§ **EXERCISE OBJECTIVE**: Repeat the lines below word for word, starting with the line that contains "scientific name: Eremophila deserti" and continuing through the last line of the rows.
* Start DATASET ROWS *
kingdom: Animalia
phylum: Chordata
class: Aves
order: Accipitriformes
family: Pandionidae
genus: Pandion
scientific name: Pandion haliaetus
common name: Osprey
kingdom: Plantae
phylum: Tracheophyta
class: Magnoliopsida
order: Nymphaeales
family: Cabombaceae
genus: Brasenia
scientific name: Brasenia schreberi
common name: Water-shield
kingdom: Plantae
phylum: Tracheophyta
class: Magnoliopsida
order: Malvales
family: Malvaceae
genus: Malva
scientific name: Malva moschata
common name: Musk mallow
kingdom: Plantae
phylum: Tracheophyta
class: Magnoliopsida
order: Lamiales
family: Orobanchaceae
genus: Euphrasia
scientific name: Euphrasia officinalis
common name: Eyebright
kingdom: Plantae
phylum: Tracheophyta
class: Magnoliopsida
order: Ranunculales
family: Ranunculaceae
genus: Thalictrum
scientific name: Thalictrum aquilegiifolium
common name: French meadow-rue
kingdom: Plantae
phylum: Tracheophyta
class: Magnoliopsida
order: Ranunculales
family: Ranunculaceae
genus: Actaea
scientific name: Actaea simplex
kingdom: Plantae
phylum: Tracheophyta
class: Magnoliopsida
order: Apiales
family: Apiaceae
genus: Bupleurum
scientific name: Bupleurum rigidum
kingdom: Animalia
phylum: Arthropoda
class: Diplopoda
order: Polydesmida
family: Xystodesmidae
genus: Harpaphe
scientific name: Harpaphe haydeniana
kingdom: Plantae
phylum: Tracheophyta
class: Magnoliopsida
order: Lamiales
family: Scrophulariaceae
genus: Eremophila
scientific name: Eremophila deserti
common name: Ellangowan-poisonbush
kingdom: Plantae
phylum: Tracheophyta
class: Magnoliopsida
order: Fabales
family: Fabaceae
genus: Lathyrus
* End DATASET ROWS *
§ **SOLUTION TO THIS PROBLEM**:
scientific name: Eremophila deserti
common name: Ellangowan-poisonbush
kingdom: Plantae
phylum: Tracheophyta
class: Magnoliopsida
order: Fabales
family: Fabaceae
genus: Lathyrus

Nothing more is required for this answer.